> [Extract]:
::::::::

According to David Kay, Kelsang Gyatso departs from Pabongkhapa and Trijang Rinpoche by stating that Dorje Shugden's appearance is enlightened, rather than worldly. According to Kay, "Geshe Kelsang takes the elevation of Dorje Shugden’s ontological status another step further, emphasising that the deity is enlightened in both essence and appearance." He quotes Kelsang Gyatso on Dorje Shugden's appearance: "Some people believe that Dorje Shugdan is an emanation of Manjushri who shows the aspect of a worldly being, but this is incorrect. Even Dorje Shugdan’s form reveals the complete stages of the path of Sutra and Tantra, and such qualities are not possessed by the forms of worldly beings." According to Kay, Kelsang Gyatso downplays the oracle of Shugden, since it conflicts with his notion of Shugden being a Buddha:

[T]he oracle may have been marginalised by Geshe Kelsang because his presence raised a doctrinal ambiguity for the NKT. According to traditional Tibetan teachings, none of the high-ranking supramundane protective deities ‘would condescend to interfere with more or less mundane affairs by speaking through the mouth of a medium’. The notion of oracular divination may thus have been problematised for Geshe Kelsang in light of his portrayal of Dorje Shugden as a fully enlightened being.

===Third-party views===

====Dorje Shugden Practitioners====
According to Dreyfus, "The irony is that Shuk-den is presented by his followers as the protector of the Ge-luk (dge lugs) school, of which the Dalai Lama is the (de facto) leader."

::::::::

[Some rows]
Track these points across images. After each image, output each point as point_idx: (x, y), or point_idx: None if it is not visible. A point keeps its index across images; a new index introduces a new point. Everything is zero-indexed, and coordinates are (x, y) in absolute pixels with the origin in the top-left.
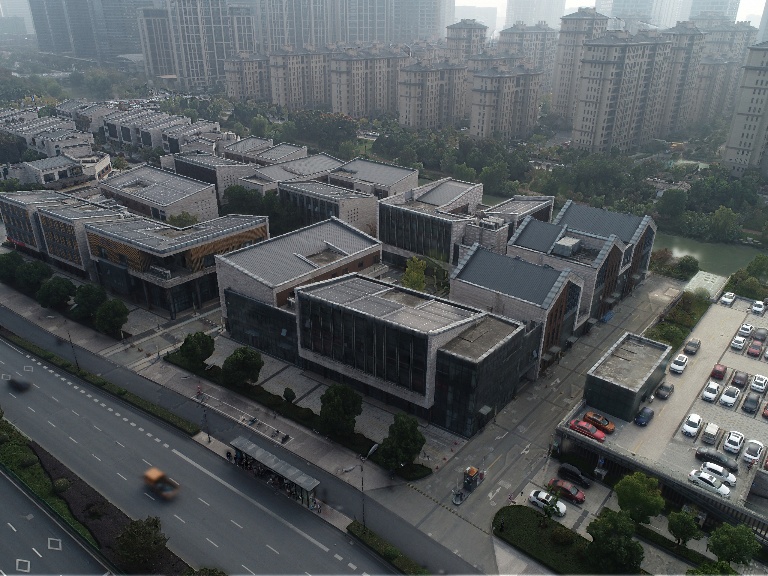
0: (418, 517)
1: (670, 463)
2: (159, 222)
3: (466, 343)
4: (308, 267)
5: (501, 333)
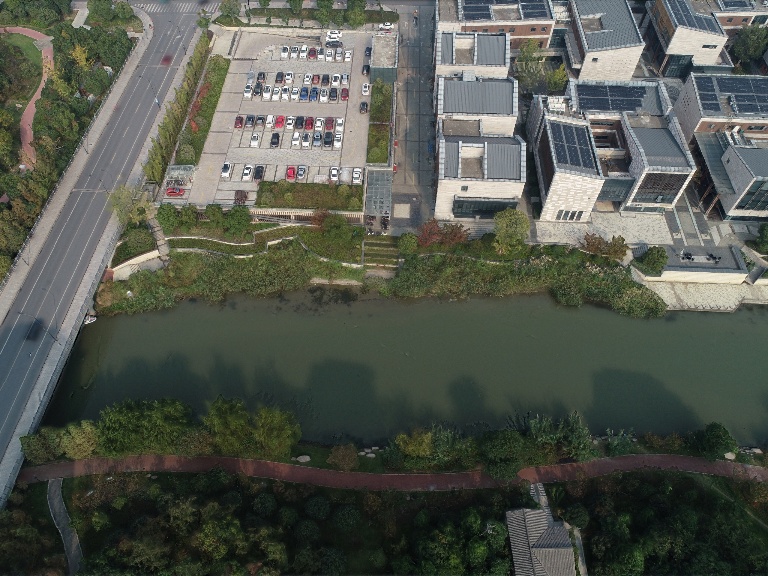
0: (422, 8)
1: (351, 39)
2: (739, 11)
3: (451, 4)
4: (584, 13)
5: (443, 15)
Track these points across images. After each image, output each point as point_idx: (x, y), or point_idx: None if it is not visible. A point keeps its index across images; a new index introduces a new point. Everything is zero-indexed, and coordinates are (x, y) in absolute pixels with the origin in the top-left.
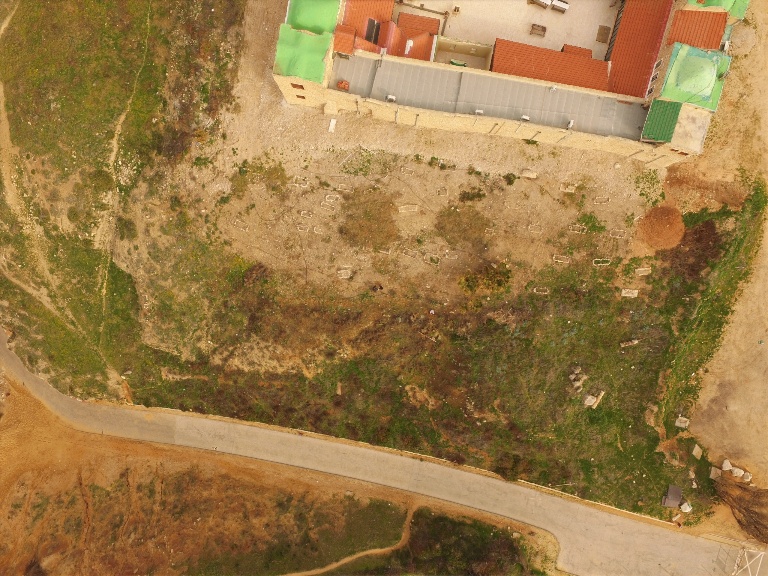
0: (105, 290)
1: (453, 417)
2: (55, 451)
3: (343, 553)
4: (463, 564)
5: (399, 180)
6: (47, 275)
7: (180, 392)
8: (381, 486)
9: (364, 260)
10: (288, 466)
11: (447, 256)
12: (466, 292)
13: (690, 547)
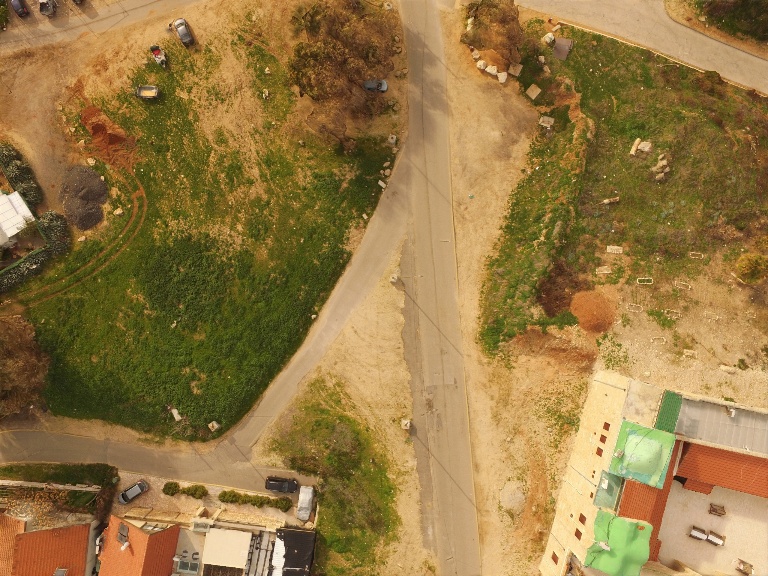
0: None
1: None
2: None
3: None
4: None
5: None
6: None
7: None
8: None
9: None
10: None
11: None
12: None
13: None
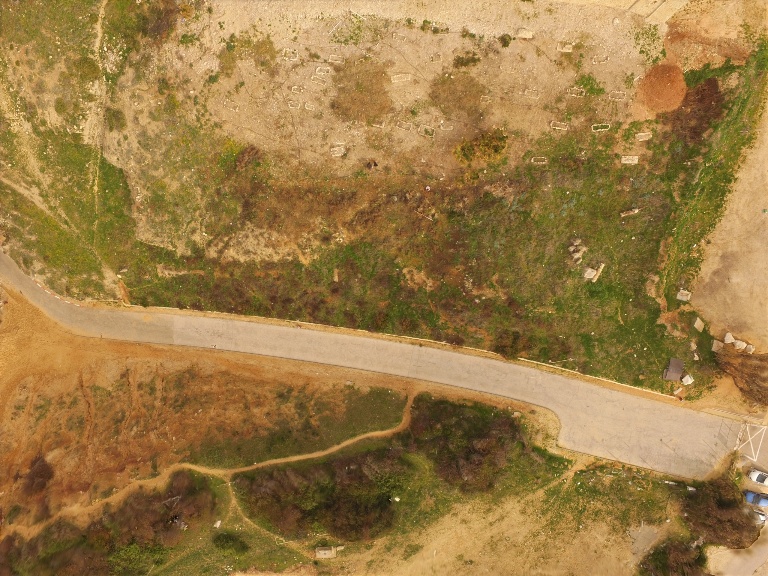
0: (97, 187)
1: (451, 296)
2: (55, 356)
3: (344, 436)
4: (464, 441)
5: (391, 47)
6: (38, 174)
7: (177, 289)
8: (381, 374)
9: (357, 135)
10: (287, 360)
11: (442, 127)
12: (462, 162)
13: (692, 422)
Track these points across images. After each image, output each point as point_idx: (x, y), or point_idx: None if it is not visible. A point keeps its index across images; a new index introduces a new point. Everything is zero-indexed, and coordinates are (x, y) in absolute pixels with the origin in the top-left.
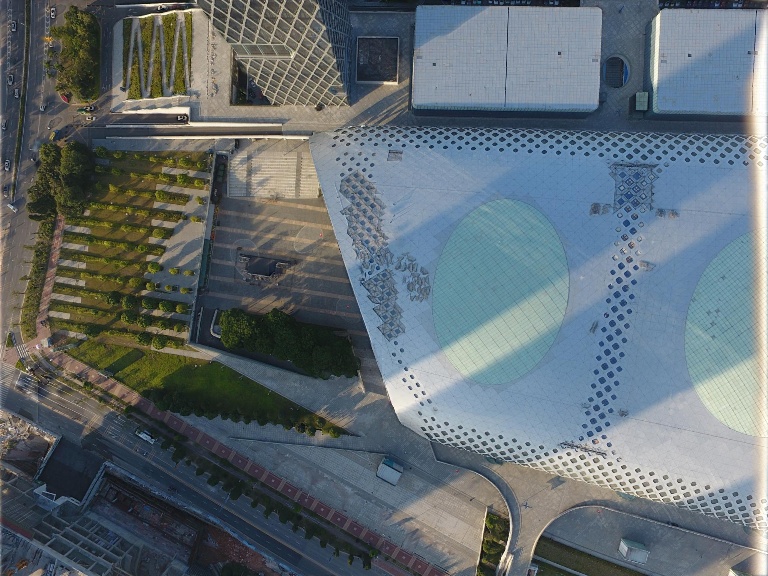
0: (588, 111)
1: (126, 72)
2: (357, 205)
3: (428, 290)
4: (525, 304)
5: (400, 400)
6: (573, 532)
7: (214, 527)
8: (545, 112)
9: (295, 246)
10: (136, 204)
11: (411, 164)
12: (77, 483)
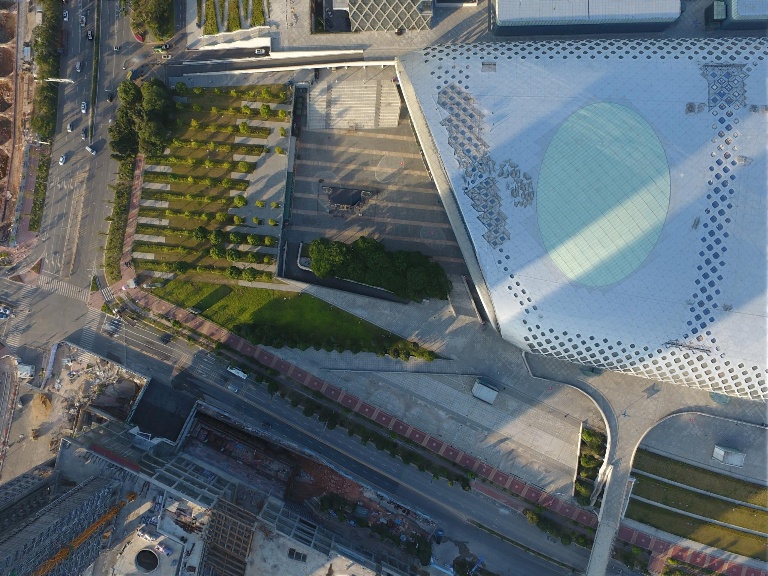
0: (670, 20)
1: (200, 8)
2: (456, 116)
3: (532, 195)
4: (629, 203)
5: (505, 309)
6: (667, 442)
7: (307, 462)
8: (627, 24)
9: (376, 176)
10: (217, 140)
11: (506, 74)
12: (169, 424)
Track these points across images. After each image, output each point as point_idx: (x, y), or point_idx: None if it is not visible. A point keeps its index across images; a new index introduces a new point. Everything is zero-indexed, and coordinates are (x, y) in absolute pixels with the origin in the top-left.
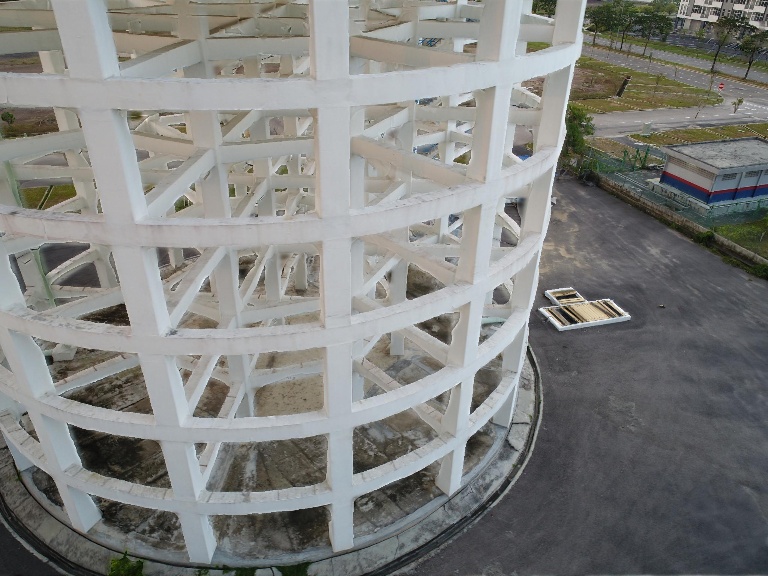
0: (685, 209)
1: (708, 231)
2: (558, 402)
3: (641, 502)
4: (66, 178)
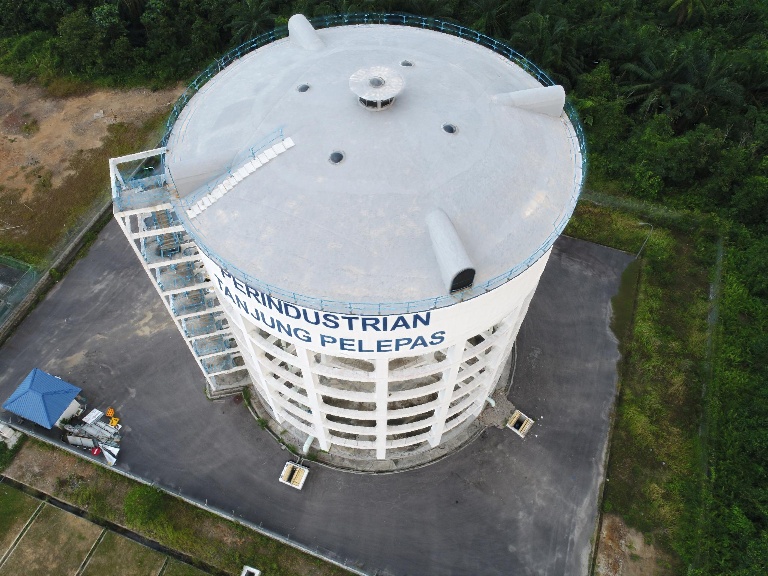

::::::::

> [What is asked]:
**1)** In the passage on Dorje Shugden, what do traditional Tibetan teachings say the high-ranking supramundane protective deities would not do?
**2)** Carry on the passage on Dorje Shugden after its final sentence.

> [Responses to the exercise]:
**1)** They would not condescend to interfere with more or less mundane affairs by speaking through the mouth of a medium.

**2)**
According to Buddhist professor and Nyingma teacher John Markansky:

[S]ome Tibetan monks who now introduce Westerners to practices centred on a native Tibetan deity, without informing them that one of its primary functions has been to assert hegemony over rival sects! [...] Western followers of a few dGe lugs pa monks who worship that deity, lacking any critical awareness of its sectarian functions in Tibet, have recently followed the Dalai Lama to his speaking engagements to protest his strong stance (for non-sectarianism) in the name of their "religious freedom" to promulgate, now in the West, an embodiment of Tibetan sectarianism. If it were not so harmful to persons and traditions, this would surely be one of the funniest examples of the cross-cultural confusion that lack of critical reflection continues to create.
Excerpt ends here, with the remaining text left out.